The first part is a simple question, but I cant find a clear answer.
Does:
$$\mathcal{L}(ax''(t)) = \mathcal{L}(a)\times\mathcal{L}(x''(t))$$
$a$ is a constant
$x(t)$ is a variable that changes with t
so
$$\mathcal{L}(a) = \frac{a}{s}$$ $$\mathcal{L}(x''(t))= s^2X(s)-sx(0)-x'(0)$$ $$\mathcal{L}(ax''(t)) = asX(s)-ax(0)-\frac{ax'(0)}{s}$$
Is this correct?
The alternative is that:
$$\mathcal{L}(ax''(t)) = a\times\mathcal{L}(x''(t))$$
so
$$\mathcal{L}(ax''(t)) = as^2X(s)-asx(0)-ax'(0)$$
If the latter is correct, why does the $a$ not get "laplaced"? The laplace transform of a constant number is that number divided by $s$, so why would the $a$ not get "laplaced" when it is multiplied by the variable $x(t)$?

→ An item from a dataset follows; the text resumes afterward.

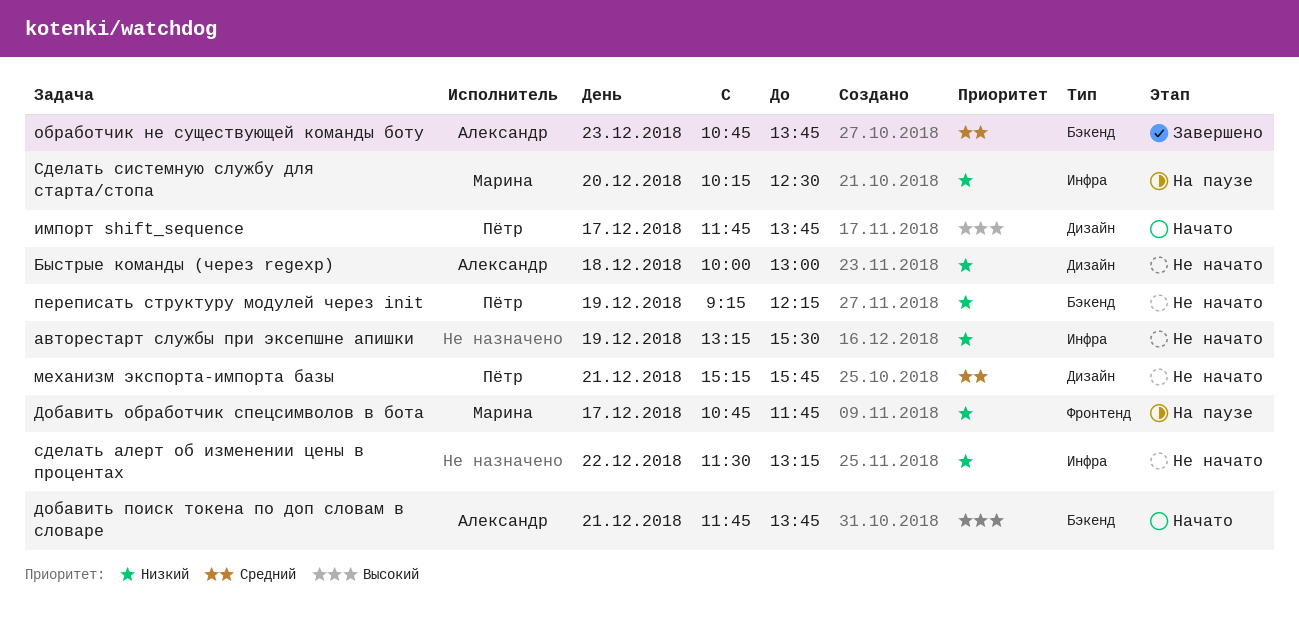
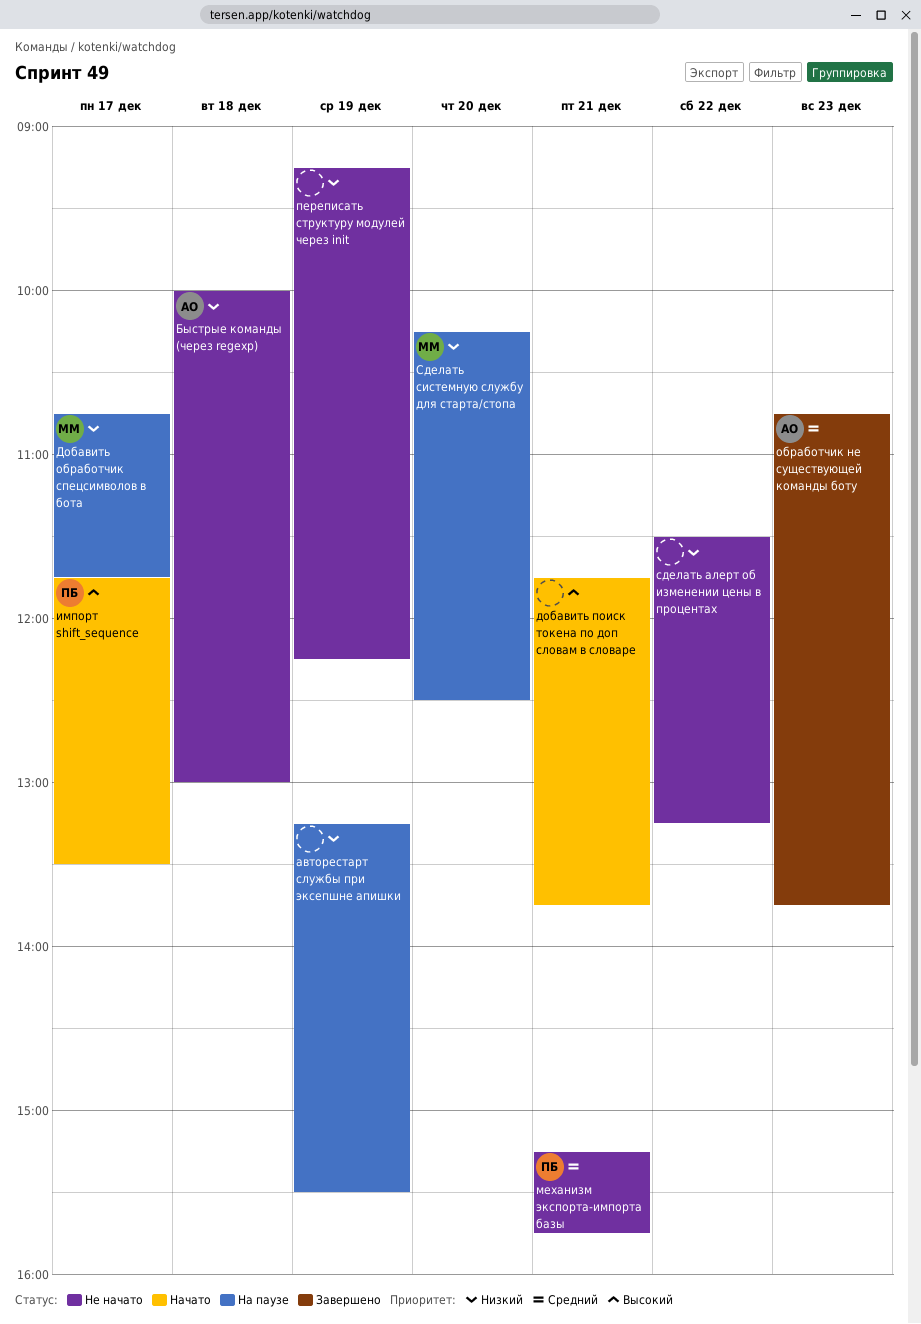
авторестарт службы при эксепшне апишки, status: Не начато -> На паузе
добавить поиск токена по доп словам в словаре, owner: Александр -> none
импорт shift_sequence, ends: 13:45 -> 13:30
переписать структуру модулей через init, owner: Пётр -> none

Well, formally by definition: $\displaystyle\mathcal{L}_t\left\{f(t)\right\}=\int_0^{\infty} e^{-st} f(t) \,dt $, then (since $a$ is constant) $$\displaystyle\mathcal{L}_t\left\{a \ f(t)\right\}=\int_0^{\infty} e^{-st} (a \ f(t)) \,dt= a\int_0^{\infty} e^{-st}f(t) \,dt=a \ \displaystyle\mathcal{L}_t\left\{f(t)\right\}.$$